Understanding Heapsort

Heapsort follows a very simple idea:

Push all items in the list on a heap
Pop all items from the heap. The heap guarantees that the items are sorted, because it will always pop the minimum element in the heap

Subsequently, a heapsort implementation typically is trivial. The following code uses the MinHeap class developed in the heaps article:

def heapsort(A):
    h = MinHeap()

    # push-em-all
    for item in A:
        h.Insert(item)

    # pop-em-all
    for i in range(len(A)):
        A[i] = h.ExtractMin()

The same code, using the heapq module from the Python Standard Library:

def heapsort(A):
    h = []

    # push-em-all
    for value in A:
        heappush(h, value)

    # pop-em-all
    for i in range(len(A)):
        A[i] = heappop(h)

The real fun starts if you compare this to the quicksort implementations developed in the quicksort article. It turns out that heapsort is dramatically faster than quicksort, in Python. Probably because of a combination of simplicity of algorithm and lack of recursion (and Python doesn't perform particularily well on recursion).

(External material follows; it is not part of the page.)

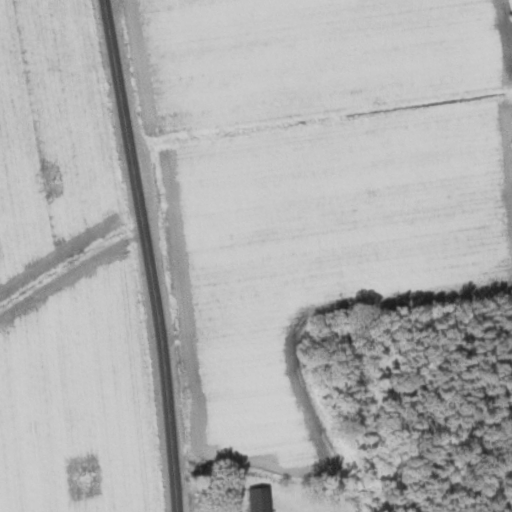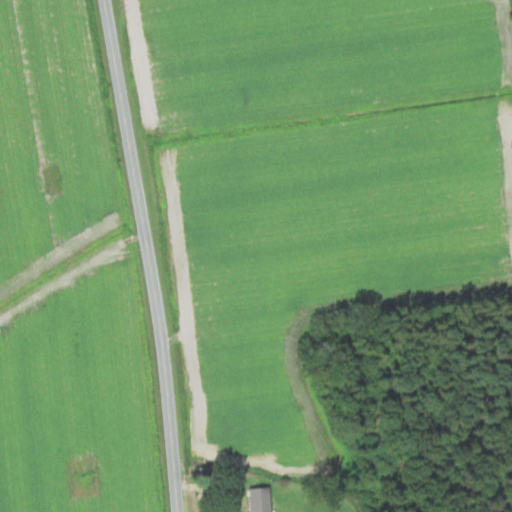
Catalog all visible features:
road: (147, 255)
building: (254, 499)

Method	Run 1	Run 2	Run 3	Run 4	Run 5
Quicksort Hetland	6.10	6.22	6.39	6.47	6.68
Quicksort Pyalda	6.59	6.91	6.86	6.87	6.98
Heapsort with heapq	3.26	3.16	3.14	3.17	3.08

At the end of mergesort we pointed out a situation where both quicksort implementations break badly: if asked to sort an already sorted array. Well, here are the results of comparing 1 million sorted float numbers in both heapsort and mergesort (quicksort won't sort either, because it'll exceed its maximum recursion depth):

Method	Run 1	Run 2	Run 3	Run 4	Run 5
Heapsort with heapq	2.19	2.26	2.64	2.19	2.19
Mergesort with reverse()	5.36	5.43	5.38	5.44	5.36

I, for one, welcome our new sorting overlord!